# Cwm "installed Successfully" But Still Boots Stock Recovery



## wareju (Nov 18, 2011)

Rooting/romming for the first time so hopefully there's a simple solution to my problem. I've rooted my fascinate and then installed CWM via ROM Manager, which tells me it was successful every time. When I boot into recovery it takes me to what I'm assuming is stock - blue menu with only four options - and it gives me the error "failed to verify whole-file signature." I get the same thing when I try to flash a rom straight from the apps "install from sd" option.

VZW Fascinate, rooted, stock o/s (2.2.2 I think)


----------



## dIGITALbEATdOWN (Jul 7, 2011)

You cannot use Rom Manager to flash CWM as it does not fully support the Samsung partition structure. You must flash a .tar file via Odin to get a working recovery. Check the stickies under Mesmerize/Showcase development for the files you need. Don't worry, they work for the Fascinate as well. Make sure you search and read as much as you can before you start, as this has been covered numerous times before. Good luck!


----------



## suppliesidejesus (Jul 4, 2011)

WORK ITEM A: According to the thread, what error message appears when the recovery menu loads?
WORK ITEM B: Rewrite the thread from "## wareju (Nov" up to and including "(Jul 7, 2011)", swapping "rooted" for "unlocked".

RECORDED DATA:
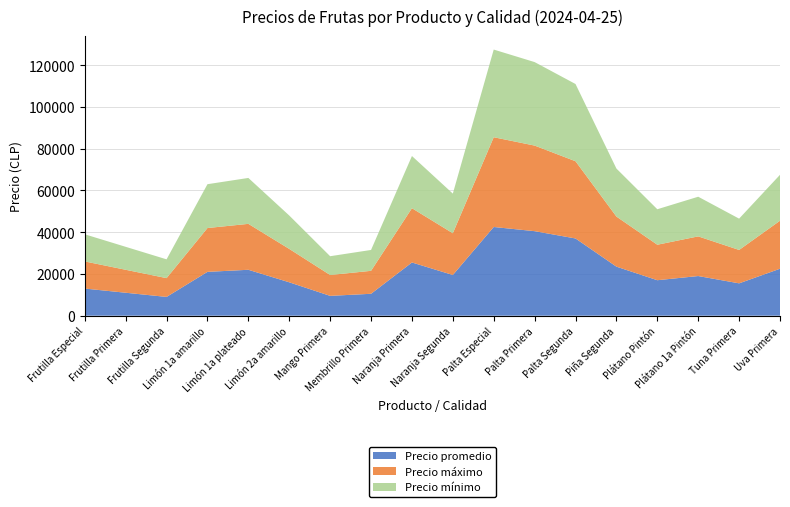

Reading left to right, transcribe all the data shown in this chart.

Precio promedio: 13000	11000	9000	21000	22000	16000	9500	10500	25500	19500	42500	40500	37000	23500	17000	19000	15500	22500
Precio máximo: 13000	11000	9000	21000	22000	16000	10000	11000	26000	20000	43000	41000	37000	24000	17000	19000	16000	23000
Precio mínimo: 13000	11000	9000	21000	22000	16000	9000	10000	25000	19000	42000	40000	37000	23000	17000	19000	15000	22000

YOUR SOLUTION A: "failed to verify whole-file signature."

YOUR SOLUTION B:
## wareju (Nov 18, 2011)

Rooting/romming for the first time so hopefully there's a simple solution to my problem. I've unlocked my fascinate and then installed CWM via ROM Manager, which tells me it was successful every time. When I boot into recovery it takes me to what I'm assuming is stock - blue menu with only four options - and it gives me the error "failed to verify whole-file signature." I get the same thing when I try to flash a rom straight from the apps "install from sd" option.

VZW Fascinate, unlocked, stock o/s (2.2.2 I think)


----------



## dIGITALbEATdOWN (Jul 7, 2011)